▶ MATERIAL TO PROCESS
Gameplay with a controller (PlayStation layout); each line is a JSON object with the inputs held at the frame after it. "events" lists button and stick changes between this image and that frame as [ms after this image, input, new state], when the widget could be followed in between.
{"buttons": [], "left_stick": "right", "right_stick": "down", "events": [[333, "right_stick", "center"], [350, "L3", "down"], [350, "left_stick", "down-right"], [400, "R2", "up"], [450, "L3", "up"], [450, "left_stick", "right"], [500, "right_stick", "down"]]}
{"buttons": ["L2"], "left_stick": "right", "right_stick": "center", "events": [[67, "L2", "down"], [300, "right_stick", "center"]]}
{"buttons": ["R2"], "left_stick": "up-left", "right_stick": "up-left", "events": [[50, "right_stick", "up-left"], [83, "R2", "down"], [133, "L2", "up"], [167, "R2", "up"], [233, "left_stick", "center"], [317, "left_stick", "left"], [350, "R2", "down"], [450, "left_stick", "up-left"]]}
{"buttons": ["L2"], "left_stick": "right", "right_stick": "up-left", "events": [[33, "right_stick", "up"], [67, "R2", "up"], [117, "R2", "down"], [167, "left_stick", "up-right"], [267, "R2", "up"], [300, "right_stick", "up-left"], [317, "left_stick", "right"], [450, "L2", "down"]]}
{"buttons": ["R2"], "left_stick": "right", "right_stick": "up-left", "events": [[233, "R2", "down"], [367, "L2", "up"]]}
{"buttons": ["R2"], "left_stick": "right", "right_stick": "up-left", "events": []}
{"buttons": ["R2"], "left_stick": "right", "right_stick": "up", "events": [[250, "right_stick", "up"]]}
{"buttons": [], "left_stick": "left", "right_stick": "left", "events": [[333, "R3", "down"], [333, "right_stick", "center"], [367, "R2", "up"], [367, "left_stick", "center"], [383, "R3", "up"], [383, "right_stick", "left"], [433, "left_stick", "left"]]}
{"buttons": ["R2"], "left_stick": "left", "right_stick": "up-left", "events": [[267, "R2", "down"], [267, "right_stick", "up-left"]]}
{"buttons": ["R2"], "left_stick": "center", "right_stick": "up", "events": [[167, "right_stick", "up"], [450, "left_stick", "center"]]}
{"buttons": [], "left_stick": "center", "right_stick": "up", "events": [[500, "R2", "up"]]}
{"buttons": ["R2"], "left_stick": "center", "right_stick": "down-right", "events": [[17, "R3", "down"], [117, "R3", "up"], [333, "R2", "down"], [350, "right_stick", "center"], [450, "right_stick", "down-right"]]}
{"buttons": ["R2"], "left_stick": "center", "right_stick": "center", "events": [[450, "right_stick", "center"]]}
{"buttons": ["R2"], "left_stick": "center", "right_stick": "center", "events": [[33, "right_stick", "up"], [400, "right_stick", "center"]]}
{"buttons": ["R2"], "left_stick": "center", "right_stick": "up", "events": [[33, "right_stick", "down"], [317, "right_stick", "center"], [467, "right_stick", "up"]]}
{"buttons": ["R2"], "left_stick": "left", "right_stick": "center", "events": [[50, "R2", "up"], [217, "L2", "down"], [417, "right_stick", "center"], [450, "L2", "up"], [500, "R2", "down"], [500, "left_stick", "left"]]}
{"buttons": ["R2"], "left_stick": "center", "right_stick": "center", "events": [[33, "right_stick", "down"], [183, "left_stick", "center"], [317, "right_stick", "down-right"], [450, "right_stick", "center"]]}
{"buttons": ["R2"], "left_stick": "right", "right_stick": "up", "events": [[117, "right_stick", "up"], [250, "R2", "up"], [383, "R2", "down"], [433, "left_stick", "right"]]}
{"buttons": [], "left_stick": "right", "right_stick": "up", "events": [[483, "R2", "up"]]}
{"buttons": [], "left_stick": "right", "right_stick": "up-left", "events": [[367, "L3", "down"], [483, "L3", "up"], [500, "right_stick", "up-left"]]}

▶ WHAT THE TASK REQUIRES
Set down the material above again, word for word.

▶ WRITTEN REPLY
Gameplay with a controller (PlayStation layout); each line is a JSON object with the inputs held at the frame after it. "events" lists button and stick changes between this image and that frame as [ms after this image, input, new state], when the widget could be followed in between.
{"buttons": [], "left_stick": "right", "right_stick": "down", "events": [[333, "right_stick", "center"], [350, "L3", "down"], [350, "left_stick", "down-right"], [400, "R2", "up"], [450, "L3", "up"], [450, "left_stick", "right"], [500, "right_stick", "down"]]}
{"buttons": ["L2"], "left_stick": "right", "right_stick": "center", "events": [[67, "L2", "down"], [300, "right_stick", "center"]]}
{"buttons": ["R2"], "left_stick": "up-left", "right_stick": "up-left", "events": [[50, "right_stick", "up-left"], [83, "R2", "down"], [133, "L2", "up"], [167, "R2", "up"], [233, "left_stick", "center"], [317, "left_stick", "left"], [350, "R2", "down"], [450, "left_stick", "up-left"]]}
{"buttons": ["L2"], "left_stick": "right", "right_stick": "up-left", "events": [[33, "right_stick", "up"], [67, "R2", "up"], [117, "R2", "down"], [167, "left_stick", "up-right"], [267, "R2", "up"], [300, "right_stick", "up-left"], [317, "left_stick", "right"], [450, "L2", "down"]]}
{"buttons": ["R2"], "left_stick": "right", "right_stick": "up-left", "events": [[233, "R2", "down"], [367, "L2", "up"]]}
{"buttons": ["R2"], "left_stick": "right", "right_stick": "up-left", "events": []}
{"buttons": ["R2"], "left_stick": "right", "right_stick": "up", "events": [[250, "right_stick", "up"]]}
{"buttons": [], "left_stick": "left", "right_stick": "left", "events": [[333, "R3", "down"], [333, "right_stick", "center"], [367, "R2", "up"], [367, "left_stick", "center"], [383, "R3", "up"], [383, "right_stick", "left"], [433, "left_stick", "left"]]}
{"buttons": ["R2"], "left_stick": "left", "right_stick": "up-left", "events": [[267, "R2", "down"], [267, "right_stick", "up-left"]]}
{"buttons": ["R2"], "left_stick": "center", "right_stick": "up", "events": [[167, "right_stick", "up"], [450, "left_stick", "center"]]}
{"buttons": [], "left_stick": "center", "right_stick": "up", "events": [[500, "R2", "up"]]}
{"buttons": ["R2"], "left_stick": "center", "right_stick": "down-right", "events": [[17, "R3", "down"], [117, "R3", "up"], [333, "R2", "down"], [350, "right_stick", "center"], [450, "right_stick", "down-right"]]}
{"buttons": ["R2"], "left_stick": "center", "right_stick": "center", "events": [[450, "right_stick", "center"]]}
{"buttons": ["R2"], "left_stick": "center", "right_stick": "center", "events": [[33, "right_stick", "up"], [400, "right_stick", "center"]]}
{"buttons": ["R2"], "left_stick": "center", "right_stick": "up", "events": [[33, "right_stick", "down"], [317, "right_stick", "center"], [467, "right_stick", "up"]]}
{"buttons": ["R2"], "left_stick": "left", "right_stick": "center", "events": [[50, "R2", "up"], [217, "L2", "down"], [417, "right_stick", "center"], [450, "L2", "up"], [500, "R2", "down"], [500, "left_stick", "left"]]}
{"buttons": ["R2"], "left_stick": "center", "right_stick": "center", "events": [[33, "right_stick", "down"], [183, "left_stick", "center"], [317, "right_stick", "down-right"], [450, "right_stick", "center"]]}
{"buttons": ["R2"], "left_stick": "right", "right_stick": "up", "events": [[117, "right_stick", "up"], [250, "R2", "up"], [383, "R2", "down"], [433, "left_stick", "right"]]}
{"buttons": [], "left_stick": "right", "right_stick": "up", "events": [[483, "R2", "up"]]}
{"buttons": [], "left_stick": "right", "right_stick": "up-left", "events": [[367, "L3", "down"], [483, "L3", "up"], [500, "right_stick", "up-left"]]}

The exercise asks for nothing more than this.